Of course, sexual transmission is part of the plot of the story—but it’s a surprisingly small part of the story. We learn casually that Hugh wasn’t Jay’s first lover, so this isn’t a eye-rolling “loss of innocence” story. Sex is more of a tool than an act. Even when characters are having sex, it’s rarely actually about sex.
What it is about is growing up and facing up the situation. That’s how characters get along in this movie—even if they don’t always do it ethically. When Hugh was seducing Jay, he lived on his own (in a house loaded with jury-rigged alarms). When he gets rid of his monster problem, he moves out of that house . . . and back in with his mommy. The movie’s first scene, which gives us the traditional horror-movie “first kill,” shows us a victim of the monster who, when she can’t deal with the situation anymore, curls up in a fetal position, calls her parents, and tells them she loves them in a little-girl voice as she lets the monster take her. Even Jay, at first, flees by jumping on children’s bikes and pedaling to playgrounds. Finally, when she realizes there’s no shaking this thing, she starts strategizing. Eventually her friends hatch a plan to fight the monster, and follow through on that plan.
But that’s not the end. In the final scene, Jay and her friend Paul, who has been pining over her for the entire movie, are shown walking down the street holding hands. It’s implied that they’re in a steady relationship and out of danger. If the movie were about an STD, that would make sense. Jay got her problem taken care of, she’s now in a relationship with one boy who she can trust.

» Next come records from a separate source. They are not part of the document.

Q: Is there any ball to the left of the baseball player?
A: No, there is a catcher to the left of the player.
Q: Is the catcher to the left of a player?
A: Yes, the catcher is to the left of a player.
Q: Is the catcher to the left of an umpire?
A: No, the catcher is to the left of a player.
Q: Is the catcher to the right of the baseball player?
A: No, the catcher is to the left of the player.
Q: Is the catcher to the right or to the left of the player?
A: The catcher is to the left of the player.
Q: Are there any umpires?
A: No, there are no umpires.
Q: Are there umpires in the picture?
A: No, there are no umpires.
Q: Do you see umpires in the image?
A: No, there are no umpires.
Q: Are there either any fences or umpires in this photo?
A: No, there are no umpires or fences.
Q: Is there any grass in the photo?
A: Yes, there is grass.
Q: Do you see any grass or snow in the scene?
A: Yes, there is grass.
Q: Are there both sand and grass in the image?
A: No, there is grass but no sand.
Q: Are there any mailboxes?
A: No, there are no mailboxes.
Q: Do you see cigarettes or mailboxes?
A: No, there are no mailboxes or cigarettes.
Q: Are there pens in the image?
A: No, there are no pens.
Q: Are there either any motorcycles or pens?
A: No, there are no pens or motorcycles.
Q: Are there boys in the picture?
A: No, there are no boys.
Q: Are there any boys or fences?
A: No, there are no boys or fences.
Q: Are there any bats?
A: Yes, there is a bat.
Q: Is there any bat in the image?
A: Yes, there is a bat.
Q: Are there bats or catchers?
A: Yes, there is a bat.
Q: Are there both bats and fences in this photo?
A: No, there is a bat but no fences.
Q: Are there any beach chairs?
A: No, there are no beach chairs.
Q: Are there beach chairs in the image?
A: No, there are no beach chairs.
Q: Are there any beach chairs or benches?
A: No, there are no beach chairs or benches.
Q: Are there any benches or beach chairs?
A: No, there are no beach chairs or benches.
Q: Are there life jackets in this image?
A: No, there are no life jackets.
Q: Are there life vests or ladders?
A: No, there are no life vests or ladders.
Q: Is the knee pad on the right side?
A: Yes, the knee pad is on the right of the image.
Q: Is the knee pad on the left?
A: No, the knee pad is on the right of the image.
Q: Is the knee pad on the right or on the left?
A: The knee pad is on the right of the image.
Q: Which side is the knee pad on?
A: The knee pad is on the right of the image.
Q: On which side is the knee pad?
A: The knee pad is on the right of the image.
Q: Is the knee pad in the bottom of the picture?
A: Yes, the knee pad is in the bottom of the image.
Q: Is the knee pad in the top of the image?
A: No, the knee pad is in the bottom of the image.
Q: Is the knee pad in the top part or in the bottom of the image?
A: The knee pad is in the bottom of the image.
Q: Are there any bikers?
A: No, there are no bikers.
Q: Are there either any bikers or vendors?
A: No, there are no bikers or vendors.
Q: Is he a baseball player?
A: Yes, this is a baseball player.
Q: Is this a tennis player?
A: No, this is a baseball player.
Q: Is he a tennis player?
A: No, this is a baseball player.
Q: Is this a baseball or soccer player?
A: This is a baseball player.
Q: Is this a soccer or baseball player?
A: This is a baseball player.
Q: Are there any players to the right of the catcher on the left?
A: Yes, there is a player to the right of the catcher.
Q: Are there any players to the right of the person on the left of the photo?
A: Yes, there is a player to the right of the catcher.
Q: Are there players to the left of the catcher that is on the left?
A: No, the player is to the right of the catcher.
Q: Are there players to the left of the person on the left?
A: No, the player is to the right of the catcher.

Then we see a figure following them down the street. The movie isn’t about an STD, because you don’t need an STD to die. You’re just going to, no matter what. As Yara reads in the penultimate scene:
“And the most terrible agony may not be in the wounds themselves but in knowing for certain that within an hour—then within ten minutes, then within half a minute, and now—at this very instant—your soul will leave your body and that you will no longer be person—and that this is certain. The worst thing is that it is certain.”